Forgot to mention something--usually router antennas are designed for stronger horizontal signals. If you need to reach the basement well, you may need to jockey things around a bit, which in turn will cause sacrifices in the other directions. It becomes more and more clear that having enough access points is #1. My 3200 has been better than my other ASUS routers, but it's definitely not trouble-free. I'm still having issues on the latest firmware, though it's far more liveable than it was back when it first came out, when I was rebooting it multiple times nightly, if it didn't reboot all on its own (I can still hear my son's cries of pain as he was booted off Xbox matches randomly). I am definitely interested in the new crop of routers, but more so for the 40% cpu boost than anything else. That the firmware major rev has jumped 2 versions, however, gives me pause as I have never ever had good luck with brand new firmware from any manufacturer. I count myself lucky if I get a good 6 months in between the time the firmware stabilizes and my hardware burns out.

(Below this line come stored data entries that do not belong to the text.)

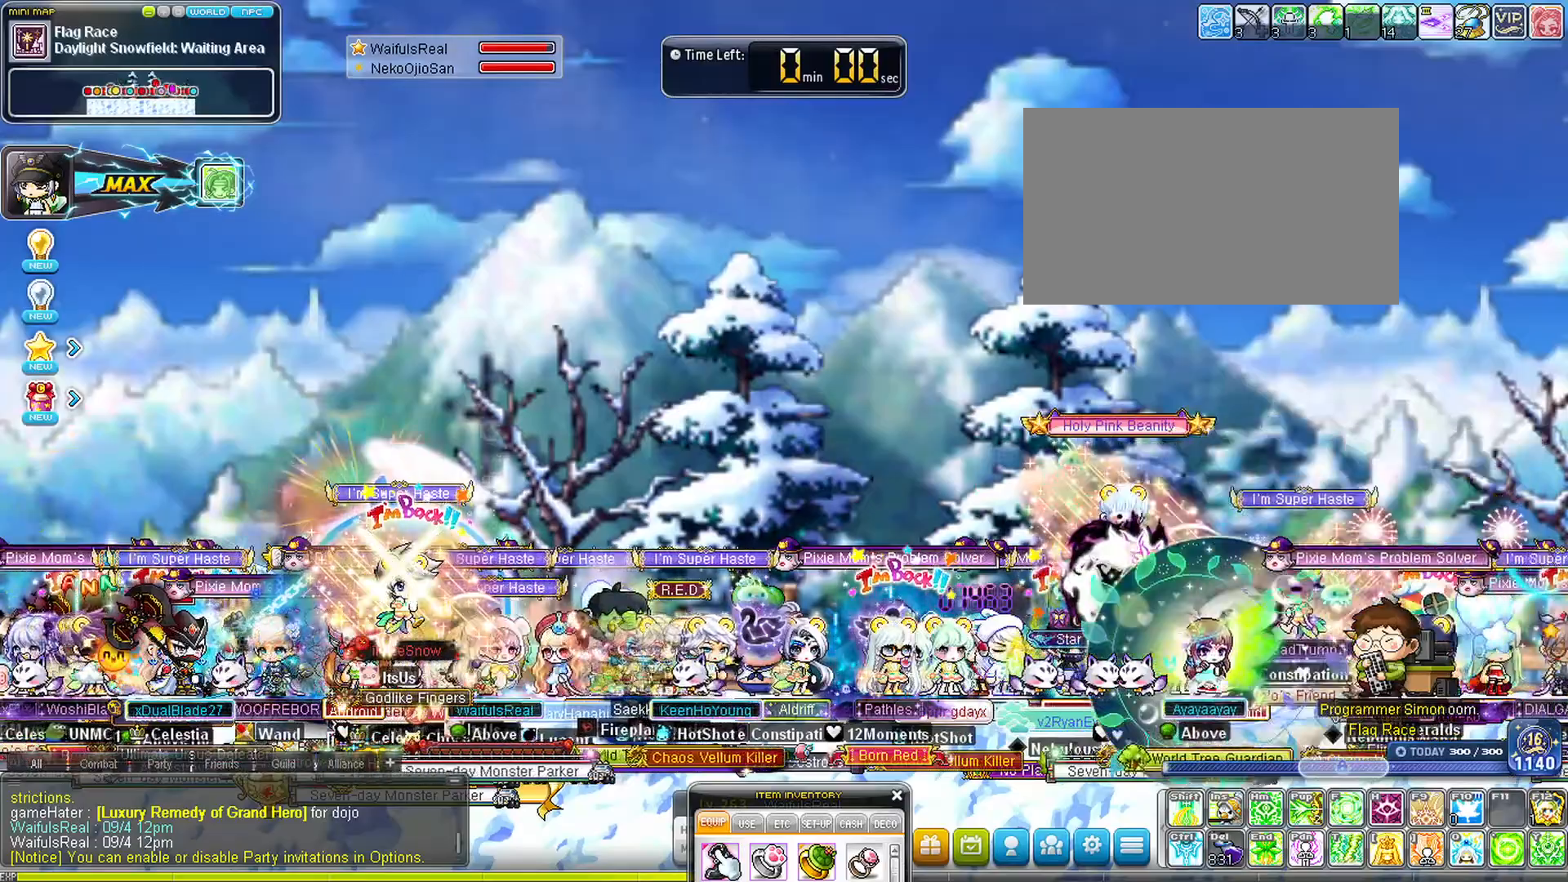
{"keys": ["right"], "events": []}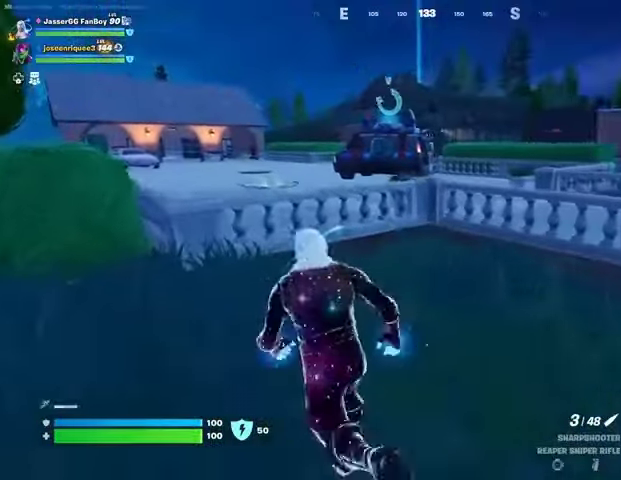
Gameplay with a controller (PlayStation layout); each line is a JSON object with the inputs held at the frame after it. "events" lists button and stick changes between this image and that frame as [ms after this image, input, new state], when the widget could be followed in between.
{"buttons": [], "left_stick": "up-left", "right_stick": "center", "events": [[33, "L1", "up"], [267, "CROSS", "down"], [333, "CROSS", "up"], [367, "right_stick", "left"], [500, "right_stick", "center"]]}
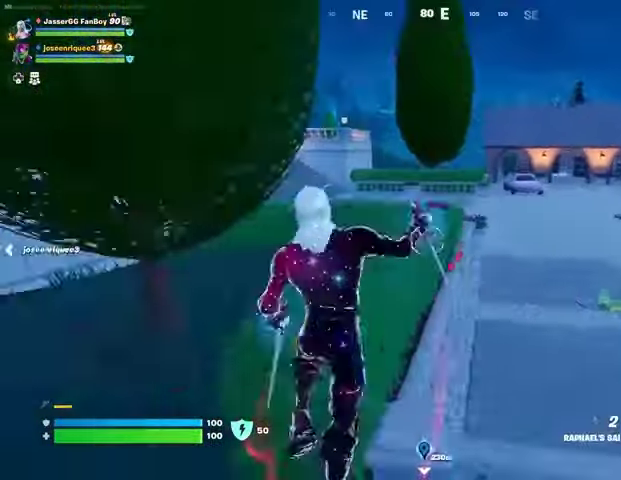
{"buttons": [], "left_stick": "up", "right_stick": "center", "events": [[333, "left_stick", "up"]]}
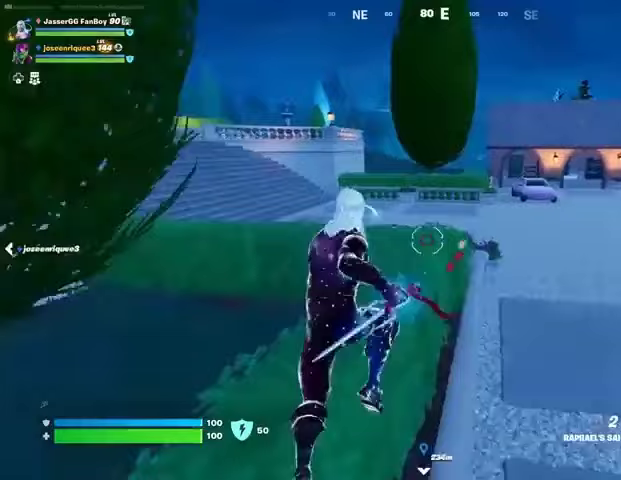
{"buttons": [], "left_stick": "up-right", "right_stick": "left", "events": [[400, "right_stick", "left"], [467, "left_stick", "up-right"]]}
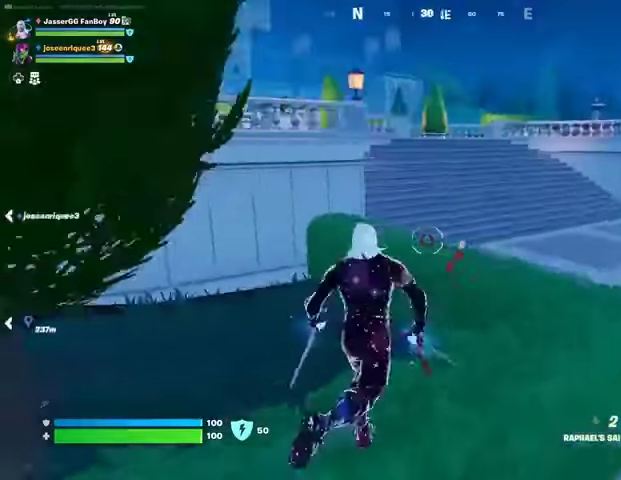
{"buttons": [], "left_stick": "up-right", "right_stick": "center", "events": [[33, "right_stick", "center"]]}
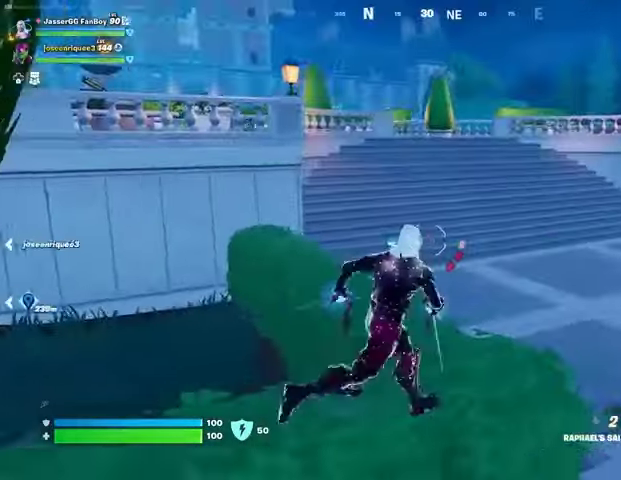
{"buttons": ["CROSS"], "left_stick": "up-right", "right_stick": "center", "events": [[133, "right_stick", "right"], [200, "CROSS", "down"], [267, "right_stick", "center"], [300, "CROSS", "up"], [500, "CROSS", "down"]]}
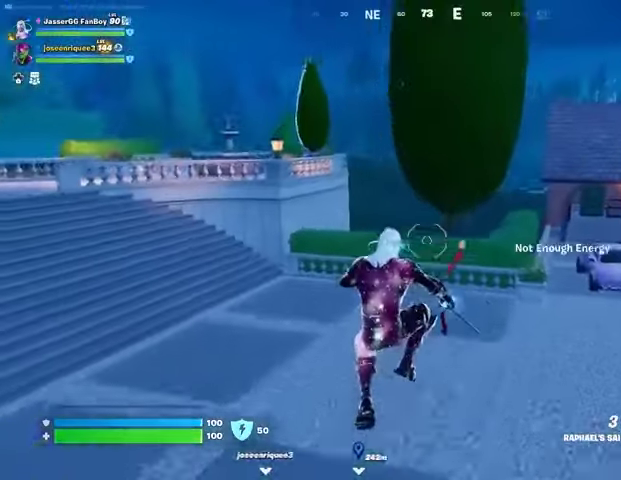
{"buttons": [], "left_stick": "up", "right_stick": "center", "events": [[100, "CROSS", "up"], [233, "right_stick", "right"], [333, "left_stick", "up"], [367, "right_stick", "center"]]}
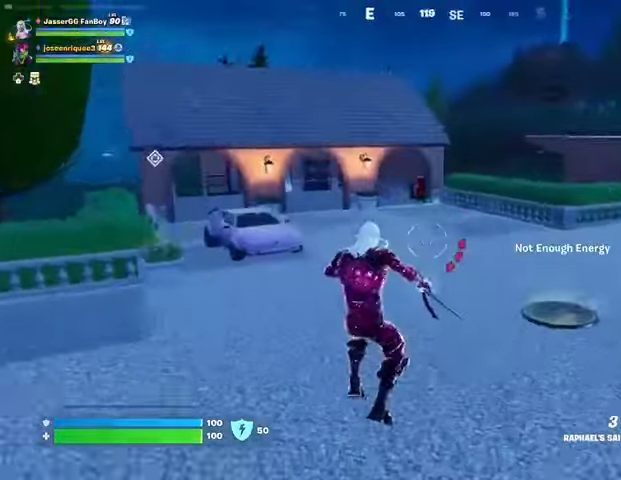
{"buttons": [], "left_stick": "up-left", "right_stick": "center", "events": [[67, "right_stick", "right"], [167, "right_stick", "center"], [300, "left_stick", "up-left"], [333, "CROSS", "down"], [433, "CROSS", "up"]]}
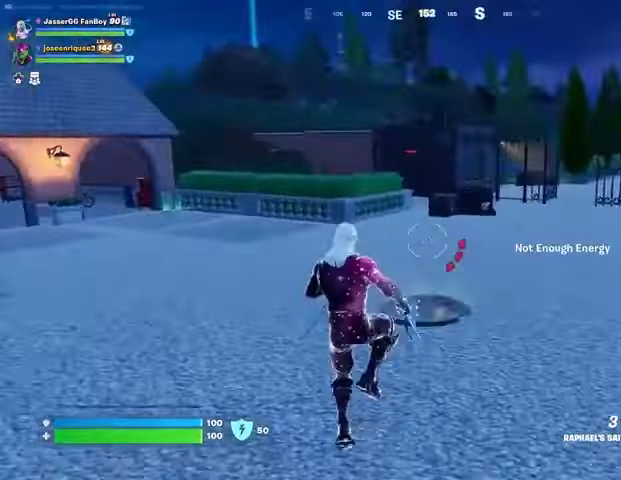
{"buttons": [], "left_stick": "up", "right_stick": "center", "events": [[33, "CROSS", "down"], [100, "CROSS", "up"], [267, "left_stick", "up"], [267, "right_stick", "up-left"], [300, "L2", "down"], [433, "L2", "up"], [467, "right_stick", "center"]]}
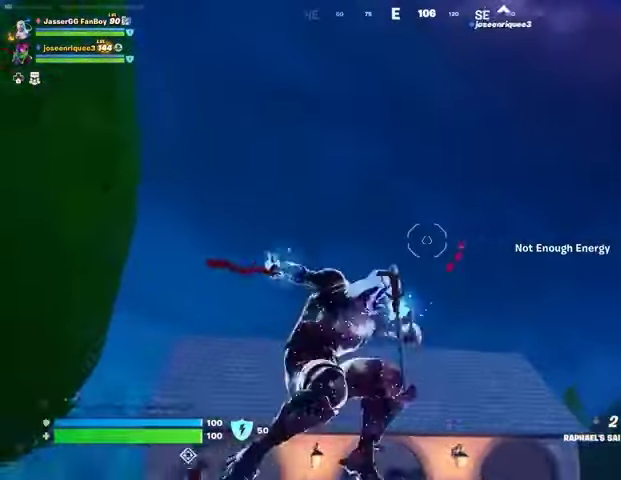
{"buttons": [], "left_stick": "up", "right_stick": "down", "events": [[433, "right_stick", "down"]]}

My 3200 has remained up for a full month...once. But when it crashed I had to power cycle every network appliance that was connected to get it to come back up. I was encouraged by a 7-day stint I had with the .9135 firmware, but with the latest firmware (.9313), it looks like 2 nights is when things start to go south, with random bandwidth drops for no good reason that I can ascertain, other than maybe that my neighbours have routers running like +20dB over normal/legal signal levels (I am receiving them at -10dB in the middle of my house, something I don't get close to even standing right next to my own router). Their routers identify as TP-Link, BTW, though I'm not sure whether that is accurate, because I've seen some pretty obscure MAC manufacturer codes come in over the past year using the same SSIDs, including "Xerox" and "Google Fiber," which isn't even anywhere nearby.
I hope you have better luck than I have in getting your network permanently stable.